Kemudian, setelah membaca Yakobus 2:14-18, yang bertanya, “Apakah gunanya . . . jika seorang mengatakan, bahwa ia mempunyai iman, padahal ia tidak mempunyai perbuatan?” Thomas mendengar seorang gadis kecil di negara asalnya berseru kepada ibunya: “Ibu, aku sudah lapar!” Thomas teringat bagaimana semasa kecil ia pernah merasa sangat kelaparan sampai harus mengorek-ngorek tong sampah untuk mencari makanan. Thomas sadar bahwa ia tidak bisa menunggu beberapa tahun lagi untuk membantu. Ia pun memutuskan, “Aku akan mulai sekarang!”
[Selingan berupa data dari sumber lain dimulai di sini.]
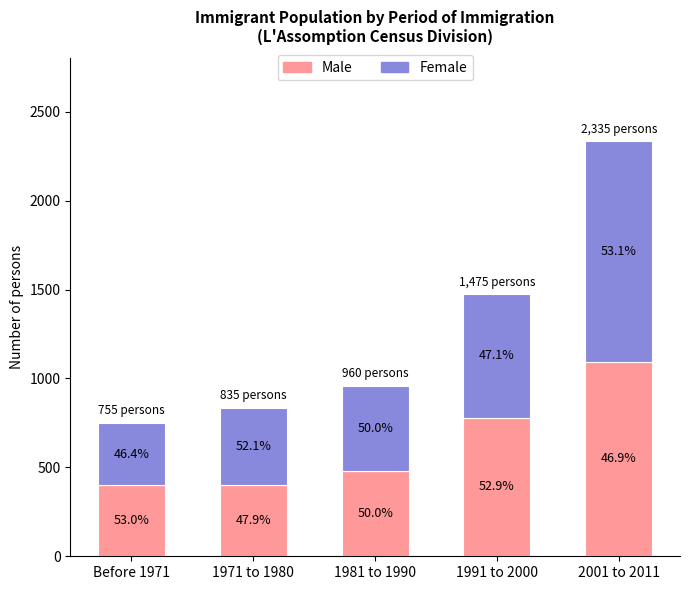

At which category is the sum across all series the highest?

2001 to 2011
Hari ini panti asuhan yang dirintisnya menampung lima puluh anak yang mendapat cukup makanan dan perawatan. Di panti itu mereka belajar tentang Yesus dan menerima pendidikan—semua karena ada seseorang yang tidak menunda-nunda dalam melakukan apa yang Allah minta darinya.
Pesan Yakobus berlaku juga untuk kita semua. Iman kita kepada Yesus Kristus memberi kita keuntungan besar—hubungan dengan Dia, kehidupan yang berkelimpahan, dan pengharapan masa depan yang pasti. Namun, apa gunanya bagi orang lain jika kita tidak menjangkau dan menolong mereka yang membutuhkan? Dapatkah kamu mendengar teriakan: “Aku sudah lapar”? —Dave Branon
WAWASAN
Surat Yakobus dimulai dengan “Salam dari Yakobus, hamba Allah dan Tuhan Yesus Kristus, kepada kedua belas suku di perantauan” (1:1). Siapakah Yakobus? Sebagian besar pakar Alkitab berpendapat bahwa ia adalah saudara Yesus. Markus 6:3 memberikan informasi tentang saudara-saudara Yesus, dan dalam daftar tersebut ada nama Yakobus. Rasul Paulus menceritakan bahwa Yesus menampakkan diri kepada Yakobus setelah kebangkitan-Nya (1 Korintus 15:7; Galatia 1:19), sementara saudara-saudara-Nya yang lain tidak langsung percaya kepada-Nya. Mungkin inilah sebabnya nama Yakobus dan saudara-saudaranya ada dalam daftar orang-orang percaya yang hadir di ruang atas seperti yang disampaikan oleh Kisah Para Rasul 1:14. Setelah Yakobus, saudara Yohanes, dibunuh dengan pedang (Kisah Para Rasul 12:2), Yakobus, saudara Kristus, menjadi pemimpin gereja (ay. 17), menengahi sidang gereja mula-mula di Yerusalem (15:13-29). Yakobus ini dijuluki “Yakobus yang Adil,” mati sebagai martir sekitar tahun 60 M. —Bill Crowder
Kebutuhan apa yang saat ini menggugah hatimu? Apa satu hal yang bisa kamu lakukan untuk membantu orang lain—sekalipun kelihatannya tidak terlalu berarti?
Arahkan langkah-langkahku, ya Allah, agar aku bertindak aktif sesuai kehendak-Mu untuk menolong seseorang yang membutuhkan pertolongan. Terima kasih Engkau melibatkanku dalam pekerjaan-Mu di muka bumi.